Cybercriminals have launched a new infostealer named 'Storm' that bypasses modern endpoint security by moving the decryption process from the victim's device to a remote server.
First appearing on underground forums in early 2026, the malware operates on a subscription model costing less than $1,000 per month. It targets browser credentials, session cookies, and cryptocurrency wallets.
Unlike previous generations of stealers that attempted to decrypt data locally using SQLite libraries, Storm ships encrypted files directly to the attacker's infrastructure. This shift avoids the telemetry that security tools typically use to detect unauthorized access to browser credential stores.
Automated session hijacking
Storm provides a built-in feature to automate the restoration of hijacked sessions. By combining a stolen Google Refresh Token with a geographically matched SOCKS5 proxy, the malware's control panel can silently re-authenticate as the victim.

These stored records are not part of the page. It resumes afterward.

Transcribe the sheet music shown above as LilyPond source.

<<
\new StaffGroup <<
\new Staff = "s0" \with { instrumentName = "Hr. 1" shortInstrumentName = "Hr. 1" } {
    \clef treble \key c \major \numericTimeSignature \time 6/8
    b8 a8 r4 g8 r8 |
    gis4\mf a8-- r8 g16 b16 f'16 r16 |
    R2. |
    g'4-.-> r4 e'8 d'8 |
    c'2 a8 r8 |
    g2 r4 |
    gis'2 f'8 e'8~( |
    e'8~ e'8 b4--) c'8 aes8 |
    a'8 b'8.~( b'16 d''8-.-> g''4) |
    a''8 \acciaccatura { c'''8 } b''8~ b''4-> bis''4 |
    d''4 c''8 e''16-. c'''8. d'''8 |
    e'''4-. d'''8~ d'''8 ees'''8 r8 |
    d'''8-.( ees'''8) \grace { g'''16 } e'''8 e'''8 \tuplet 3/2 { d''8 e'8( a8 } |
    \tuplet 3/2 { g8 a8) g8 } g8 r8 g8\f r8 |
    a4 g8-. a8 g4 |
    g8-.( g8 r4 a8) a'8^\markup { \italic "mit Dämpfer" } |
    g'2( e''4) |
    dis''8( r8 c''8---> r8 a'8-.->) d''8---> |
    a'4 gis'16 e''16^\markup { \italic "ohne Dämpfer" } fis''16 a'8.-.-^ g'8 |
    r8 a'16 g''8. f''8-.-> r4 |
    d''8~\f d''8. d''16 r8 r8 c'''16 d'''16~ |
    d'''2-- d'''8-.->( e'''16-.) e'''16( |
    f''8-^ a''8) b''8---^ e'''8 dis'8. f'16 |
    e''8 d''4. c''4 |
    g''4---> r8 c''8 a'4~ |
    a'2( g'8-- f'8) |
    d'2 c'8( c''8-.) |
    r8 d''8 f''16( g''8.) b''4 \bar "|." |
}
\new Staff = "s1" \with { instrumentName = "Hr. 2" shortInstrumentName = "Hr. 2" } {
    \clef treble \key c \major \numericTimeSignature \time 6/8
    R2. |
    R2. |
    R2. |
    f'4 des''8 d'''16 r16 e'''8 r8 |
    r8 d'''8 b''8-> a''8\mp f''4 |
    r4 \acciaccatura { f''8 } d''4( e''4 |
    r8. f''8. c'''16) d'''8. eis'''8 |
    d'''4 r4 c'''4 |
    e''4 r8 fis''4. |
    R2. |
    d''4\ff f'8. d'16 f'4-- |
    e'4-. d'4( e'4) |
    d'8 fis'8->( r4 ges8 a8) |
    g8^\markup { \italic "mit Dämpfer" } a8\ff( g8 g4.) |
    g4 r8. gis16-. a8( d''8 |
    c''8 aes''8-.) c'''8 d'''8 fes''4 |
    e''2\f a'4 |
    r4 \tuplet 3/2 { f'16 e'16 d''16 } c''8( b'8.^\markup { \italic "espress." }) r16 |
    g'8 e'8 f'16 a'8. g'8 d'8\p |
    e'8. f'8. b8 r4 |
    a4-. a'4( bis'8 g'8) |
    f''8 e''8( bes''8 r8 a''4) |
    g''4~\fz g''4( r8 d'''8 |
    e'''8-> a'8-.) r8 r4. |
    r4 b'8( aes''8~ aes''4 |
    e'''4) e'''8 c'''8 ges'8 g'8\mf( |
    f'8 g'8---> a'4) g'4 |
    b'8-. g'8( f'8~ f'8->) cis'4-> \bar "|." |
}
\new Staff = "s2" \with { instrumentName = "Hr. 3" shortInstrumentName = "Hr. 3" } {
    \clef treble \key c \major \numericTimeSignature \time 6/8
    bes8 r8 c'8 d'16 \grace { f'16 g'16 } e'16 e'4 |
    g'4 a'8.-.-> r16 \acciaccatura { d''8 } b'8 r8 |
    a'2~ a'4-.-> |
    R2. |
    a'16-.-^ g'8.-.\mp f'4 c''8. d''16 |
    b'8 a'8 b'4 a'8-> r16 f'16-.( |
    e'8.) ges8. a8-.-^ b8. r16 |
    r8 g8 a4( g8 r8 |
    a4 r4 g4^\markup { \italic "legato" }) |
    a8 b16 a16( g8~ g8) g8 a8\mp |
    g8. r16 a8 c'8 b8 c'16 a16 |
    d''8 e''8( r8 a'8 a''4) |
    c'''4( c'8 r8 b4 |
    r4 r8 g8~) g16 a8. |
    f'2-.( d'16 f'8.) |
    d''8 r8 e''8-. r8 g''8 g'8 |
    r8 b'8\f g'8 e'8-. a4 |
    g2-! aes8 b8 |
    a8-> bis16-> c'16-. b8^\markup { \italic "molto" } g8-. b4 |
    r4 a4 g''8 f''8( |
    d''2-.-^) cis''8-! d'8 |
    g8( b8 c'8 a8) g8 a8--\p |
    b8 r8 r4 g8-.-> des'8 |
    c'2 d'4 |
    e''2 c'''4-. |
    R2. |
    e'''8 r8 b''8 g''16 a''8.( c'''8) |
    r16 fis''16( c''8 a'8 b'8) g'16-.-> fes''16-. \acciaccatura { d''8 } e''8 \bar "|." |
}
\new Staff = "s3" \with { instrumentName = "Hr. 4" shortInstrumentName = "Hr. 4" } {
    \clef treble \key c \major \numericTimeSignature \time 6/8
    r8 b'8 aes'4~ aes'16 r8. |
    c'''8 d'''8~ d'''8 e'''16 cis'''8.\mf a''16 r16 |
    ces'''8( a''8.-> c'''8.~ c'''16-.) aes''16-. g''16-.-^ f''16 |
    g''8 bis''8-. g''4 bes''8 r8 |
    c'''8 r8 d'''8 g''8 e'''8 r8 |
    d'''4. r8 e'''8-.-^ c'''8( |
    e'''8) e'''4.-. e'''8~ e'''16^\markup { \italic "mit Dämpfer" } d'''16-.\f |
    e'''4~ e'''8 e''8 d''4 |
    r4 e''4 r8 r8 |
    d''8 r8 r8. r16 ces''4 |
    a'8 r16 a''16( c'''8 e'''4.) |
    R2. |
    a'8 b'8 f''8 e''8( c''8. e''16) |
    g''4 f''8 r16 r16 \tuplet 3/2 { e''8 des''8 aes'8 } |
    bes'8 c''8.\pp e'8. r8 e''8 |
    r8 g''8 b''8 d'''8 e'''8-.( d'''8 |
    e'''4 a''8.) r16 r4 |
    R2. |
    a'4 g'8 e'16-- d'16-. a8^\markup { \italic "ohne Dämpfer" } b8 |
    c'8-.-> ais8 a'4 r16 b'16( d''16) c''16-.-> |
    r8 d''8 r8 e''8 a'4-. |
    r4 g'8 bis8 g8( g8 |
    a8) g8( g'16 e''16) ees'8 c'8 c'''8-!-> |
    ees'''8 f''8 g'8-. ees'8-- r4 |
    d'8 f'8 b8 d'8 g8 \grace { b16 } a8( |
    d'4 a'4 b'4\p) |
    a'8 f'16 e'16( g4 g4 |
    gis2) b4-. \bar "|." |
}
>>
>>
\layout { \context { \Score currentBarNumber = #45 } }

This capability allows attackers to access SaaS platforms, cloud environments, and internal corporate tools without ever needing to bypass multi-factor authentication (MFA) via a password.
Varonis Threat Labs researchers noted that this technique mirrors previous 'Cookie-Bite' attacks, where stolen Azure Entra ID session cookies rendered MFA ineffective. However, Storm productizes this method as a subscription service.
Beyond browser data, the malware harvests documents from user directories and extracts session data from messaging apps including Telegram, Signal, and Discord. It also captures screenshots and system information across multiple monitors.
To evade law enforcement, Storm operators use their own virtual private servers (VPS) to route stolen data. This ensures that any incoming abuse reports or takedown attempts hit the operator's individual node rather than the central command-and-control server.